§ Task to carry out:
Starting at the line with "Avrupa, Ortadoğu ve Afrika (EMEA) bölgesi", retype each line exactly up to and including the final line of the records below.

[Available records]

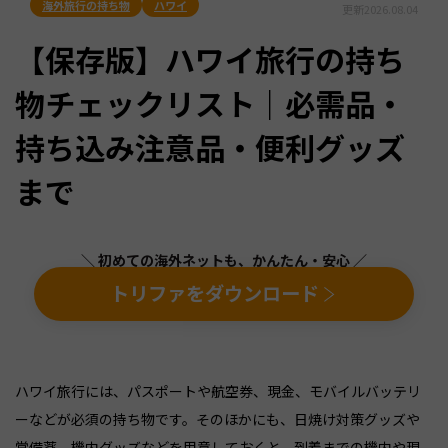
海外旅行の持ち物
ハワイ
更新
2026.08.04
【保存版】ハワイ旅行の持ち
物チェックリスト｜必需品・
持ち込み注意品・便利グッズ
まで
＼ 初めての海外ネットも、かんたん・安心 ／
トリファをダウンロード
ハワイ旅行には、パスポートや航空券、現金、モバイルバッテリ
ーなどが必須の持ち物です。そのほかにも、日焼け対策グッズや
常備薬、機内グッズなどを用意しておくと、到着までの機内や現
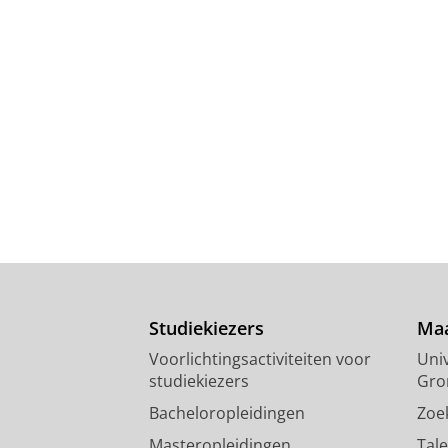
Studiekiezers
Maa
Voorlichtingsactiviteiten voor
Univ
studiekiezers
Gro
Bacheloropleidingen
Zoe
Masteropleidingen
Tal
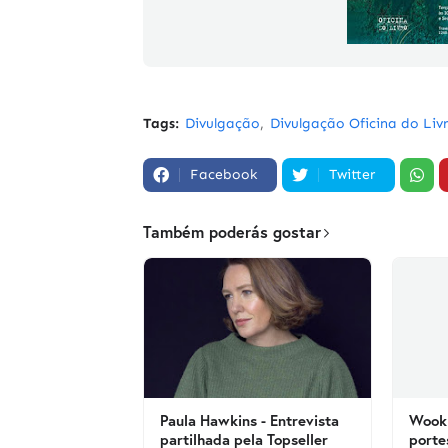
Tags:
Divulgação
Divulgação Oficina do Liv
Facebook
Twitter
Também poderás gostar
Paula Hawkins - Entrevista
Wook 
partilhada pela Topseller
porte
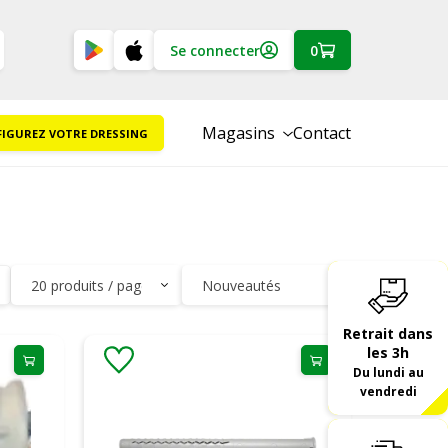
Se connecter
0
Magasins
Contact
IGUREZ VOTRE DRESSING
Retrait dans
les 3h
Du lundi au
vendredi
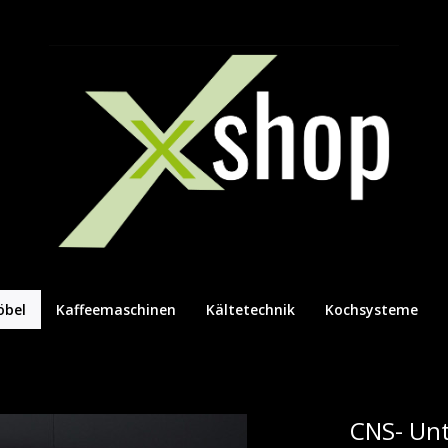
öbel
Kaffeemaschinen
Kältetechnik
Kochsysteme
CNS- Unt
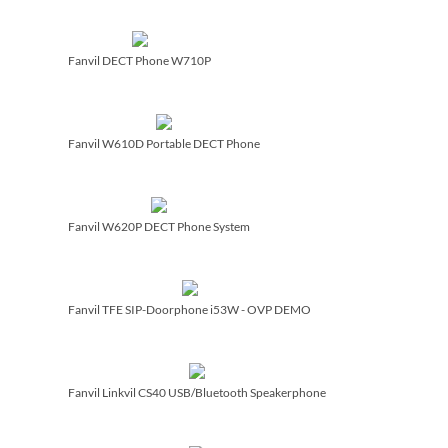
Fanvil DECT Phone W710P
Fanvil W610D Portable DECT Phone
Fanvil W620P DECT Phone System
Fanvil TFE SIP-Doorphone i53W - OVP DEMO
Fanvil Linkvil CS40 USB/­Bluetooth Speakerphone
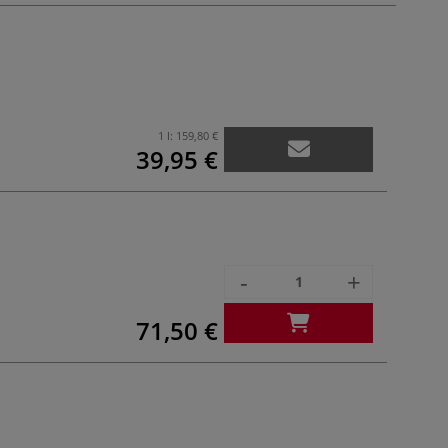
1 l:
159,80 €
39,95 €
-
+
71,50 €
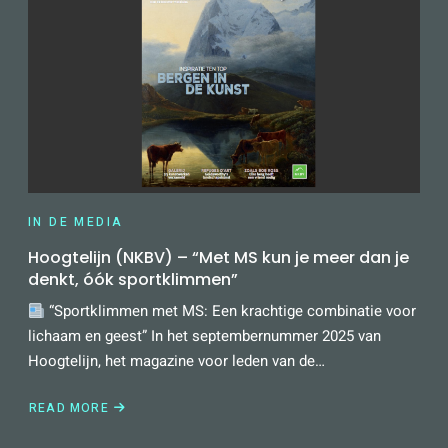
IN DE MEDIA
Hoogtelijn (NKBV) – “Met MS kun je meer dan je
denkt, óók sportklimmen”
“Sportklimmen met MS: Een krachtige combinatie voor
lichaam en geest” In het septembernummer 2025 van
Hoogtelijn, het magazine voor leden van de…
READ MORE
ABOUT
HOOGTELIJN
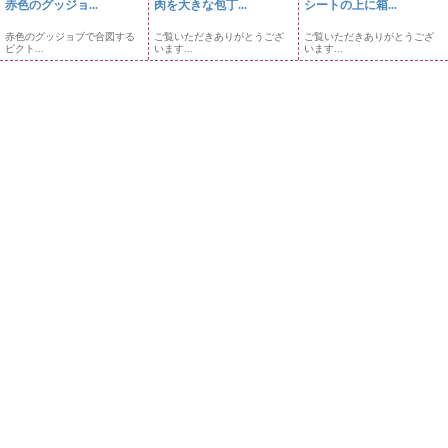
赤色のグッジョ...
肉を大きな包丁...
シートの上に箱...
赤色のグッジョブで合図する
ご覧いただきありがとうござ
ご覧いただきありがとうござ
ピクト...
います...
います...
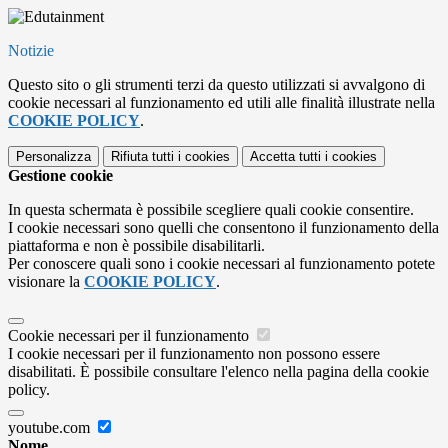
Notizie
Questo sito o gli strumenti terzi da questo utilizzati si avvalgono di
cookie necessari al funzionamento ed utili alle finalità illustrate nella
COOKIE POLICY
.
Personalizza
Rifiuta tutti
i cookies
Accetta tutti
i cookies
Gestione cookie
In questa schermata è possibile scegliere quali cookie consentire.
I cookie necessari sono quelli che consentono il funzionamento della
piattaforma e non è possibile disabilitarli.
Per conoscere quali sono i cookie necessari al funzionamento potete
visionare la
COOKIE POLICY
.
Cookie necessari per il funzionamento
I cookie necessari per il funzionamento non possono essere
disabilitati. È possibile consultare l'elenco nella pagina della cookie
policy.
youtube.com
Nome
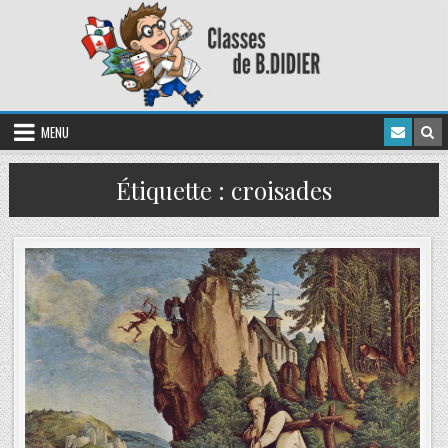
MENU
Étiquette :
croisades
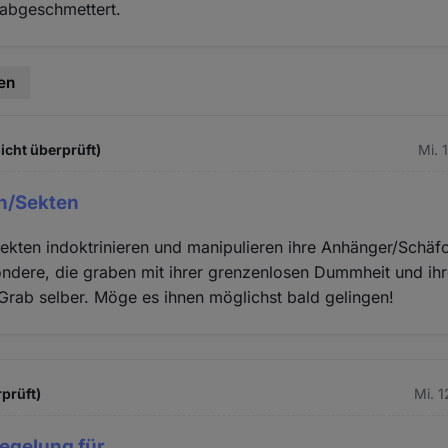
 abgeschmettert.
en
icht überprüft)
Mi. 
en/Sekten
Sekten indoktrinieren und manipulieren ihre Anhänger/Schäf
ondere, die graben mit ihrer grenzenlosen Dummheit und i
 Grab selber. Möge es ihnen möglichst bald gelingen!
rprüft)
Mi. 
Regelung für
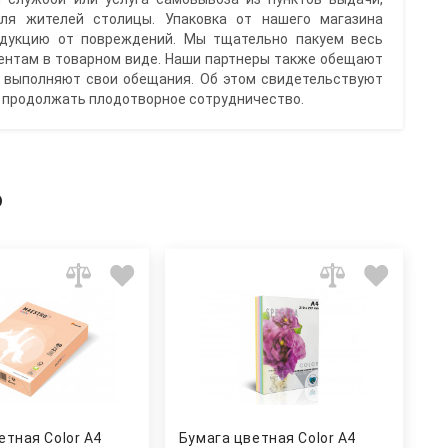
для жителей столицы. Упаковка от нашего магазина
дукцию от повреждений. Мы тщательно пакуем весь
лиентам в товарном виде. Наши партнеры также обещают
и выполняют свои обещания. Об этом свидетельствуют
е продолжать плодотворное сотрудничество.
ь
етная Color A4
Бумага цветная Color A4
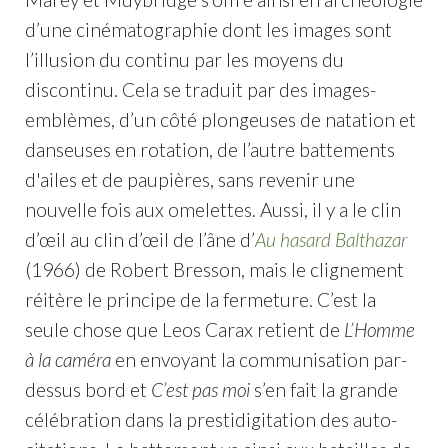
d’une cinématographie dont les images sont
l’illusion du continu par les moyens du
discontinu. Cela se traduit par des images-
emblèmes, d’un côté plongeuses de natation et
danseuses en rotation, de l’autre battements
d'ailes et de paupières, sans revenir une
nouvelle fois aux omelettes. Aussi, il y a le clin
d’œil au clin d’œil de l’âne d’
Au hasard Balthazar
(1966) de Robert Bresson, mais le clignement
réitère le principe de la fermeture. C’est la
seule chose que Leos Carax retient de
L’Homme
à la caméra
en envoyant la communisation par-
dessus bord et
C’est pas moi
s’en fait la grande
célébration dans la prestidigitation des auto-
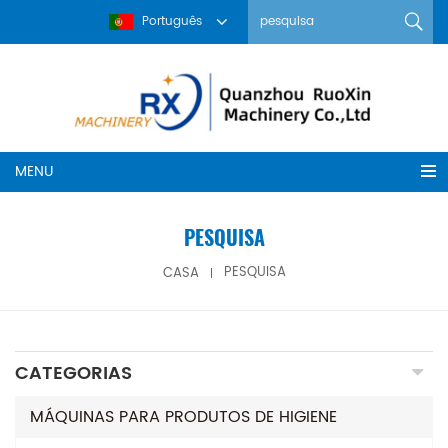
Português
MENU
PESQUISA
CASA
PESQUISA
CATEGORIAS
MÁQUINAS PARA PRODUTOS DE HIGIENE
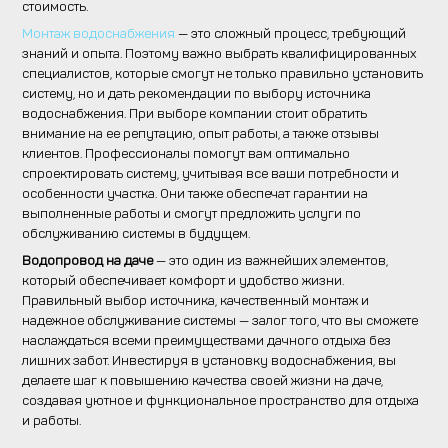
стоимость.
Монтаж водоснабжения
— это сложный процесс, требующий
знаний и опыта. Поэтому важно выбрать квалифицированных
специалистов, которые смогут не только правильно установить
систему, но и дать рекомендации по выбору источника
водоснабжения. При выборе компании стоит обратить
внимание на ее репутацию, опыт работы, а также отзывы
клиентов. Профессионалы помогут вам оптимально
спроектировать систему, учитывая все ваши потребности и
особенности участка. Они также обеспечат гарантии на
выполненные работы и смогут предложить услуги по
обслуживанию системы в будущем.
Водопровод на даче
— это один из важнейших элементов,
который обеспечивает комфорт и удобство жизни.
Правильный выбор источника, качественный монтаж и
надежное обслуживание системы — залог того, что вы сможете
наслаждаться всеми преимуществами дачного отдыха без
лишних забот. Инвестируя в установку водоснабжения, вы
делаете шаг к повышению качества своей жизни на даче,
создавая уютное и функциональное пространство для отдыха
и работы.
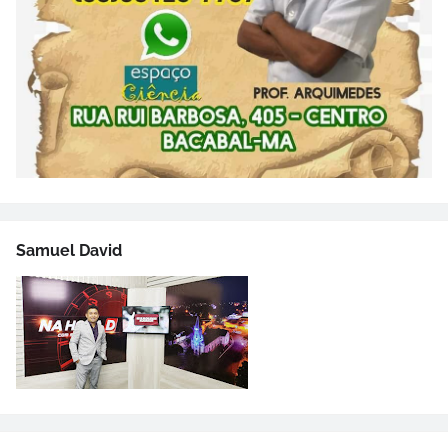
Samuel David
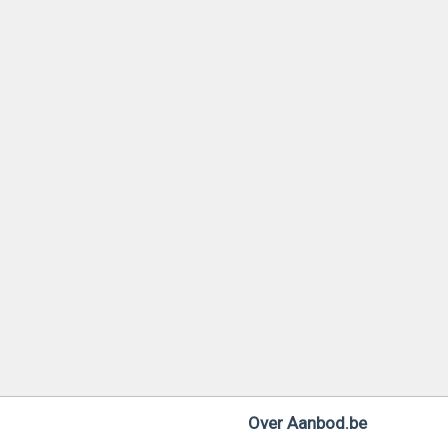
Over Aanbod.be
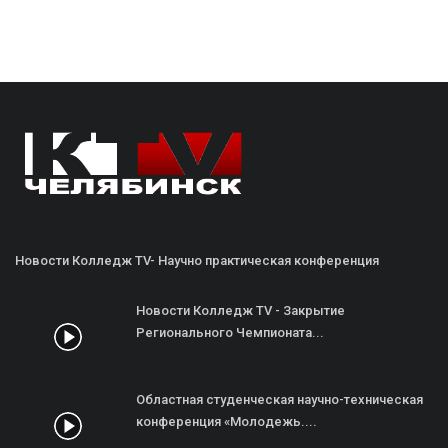
Новости Колледж TV- Научно практическая конференция
Новости Колледж TV - Закрытие
Регионального Чемпионата...
Областная студенческая научно-техническая
конференция «Молодежь....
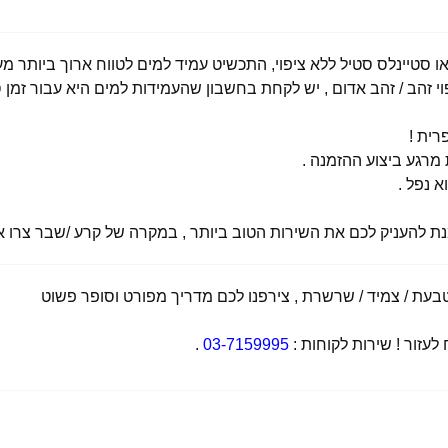
י זהב / זהב אדום , יש לקחת בחשבון שהעמידות למים היא עבור זמן ס
רית !
רגע ביצוע ההזמנה .
א נפל .
מנת להעניק לכם את השירות הטוב ביותר , במקרה של קרע /שבר צרו אי
ת / צמיד / שרשרת , צירפנו לכם מדריך מפורט וסופר פשוט
זור ! שירות לקוחות :
03-7159995
.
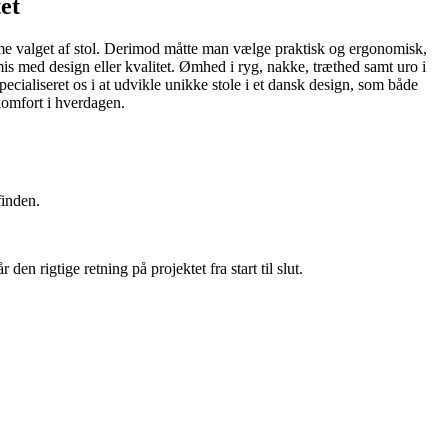
et
emme valget af stol. Derimod måtte man vælge praktisk og ergonomisk,
is med design eller kvalitet. Ømhed i ryg, nakke, træthed samt uro i
cialiseret os i at udvikle unikke stole i et dansk design, som både
 komfort i hverdagen.
finden.
n rigtige retning på projektet fra start til slut.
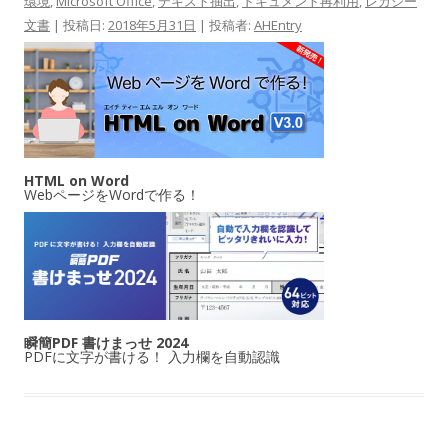
環境
,
Microsoft Office
,
テキスト抽出
,
ドキュメント再利用
,
レガシー
文書
| 投稿日:
2018年5月31日
|
投稿者:
AHEntry
HTML on Word
WebページをWordで作る！
瞬簡PDF 書けまっせ 2024
PDFに文字が書ける！ 入力欄を自動認識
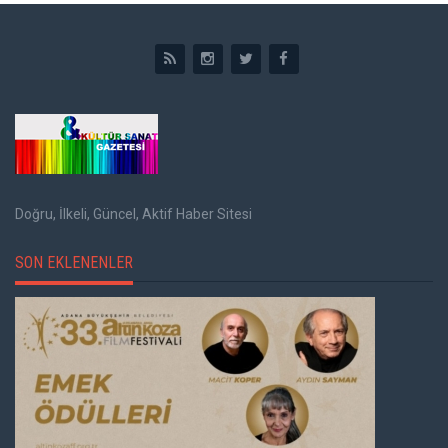
Doğru, İlkeli, Güncel, Aktif Haber Sitesi
SON EKLENENLER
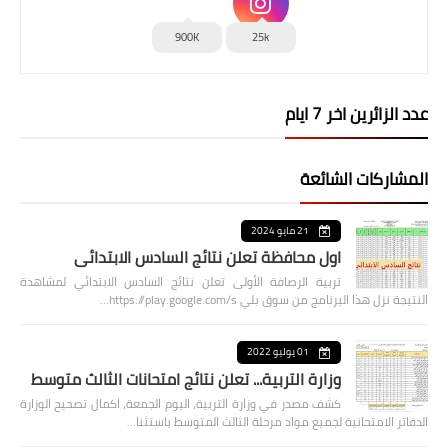
900K
25k
عدد الزائرين اخر 7 ايام
المشاركات الشائعة
21 مايو 2024
اول محافظة تعلن نتائج السادس الابتدائي
تربية الرصافة الأولى تعلن نتائج السادس الابتدائي لمشاهدة
النتيجة نزل هذا البرنامج من سوق بلي https://play.google.com/s…
01 يوليو 2022
وزارة التربية... تعلن نتائج امتحانات الثالث متوسط
كشف مصدر في وزارة التربية، اليوم الجمعة، اكمال تصحيح الوزارة
الدفاتر الامتحانية لجميع مواد مرحلة الثالث المتوسط باستثنا…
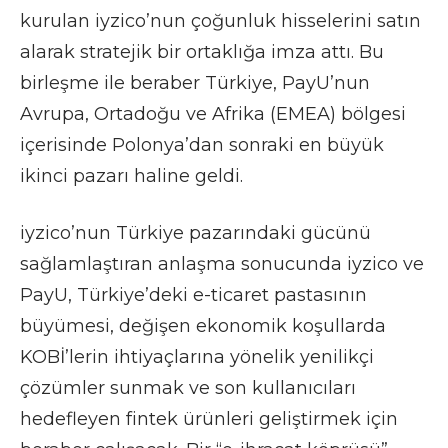
kurulan iyzico’nun çoğunluk hisselerini satın
alarak stratejik bir ortaklığa imza attı. Bu
birleşme ile beraber Türkiye, PayU’nun
Avrupa, Ortadoğu ve Afrika (EMEA) bölgesi
içerisinde Polonya’dan sonraki en büyük
ikinci pazarı haline geldi.
iyzico’nun Türkiye pazarındaki gücünü
sağlamlaştıran anlaşma sonucunda iyzico ve
PayU, Türkiye’deki e-ticaret pastasının
büyümesi, değişen ekonomik koşullarda
KOBİ’lerin ihtiyaçlarına yönelik yenilikçi
çözümler sunmak ve son kullanıcıları
hedefleyen fintek ürünleri geliştirmek için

[/Available records]

§ Answer area:
Avrupa, Ortadoğu ve Afrika (EMEA) bölgesi
içerisinde Polonya’dan sonraki en büyük
ikinci pazarı haline geldi.
iyzico’nun Türkiye pazarındaki gücünü
sağlamlaştıran anlaşma sonucunda iyzico ve
PayU, Türkiye’deki e-ticaret pastasının
büyümesi, değişen ekonomik koşullarda
KOBİ’lerin ihtiyaçlarına yönelik yenilikçi
çözümler sunmak ve son kullanıcıları
hedefleyen fintek ürünleri geliştirmek için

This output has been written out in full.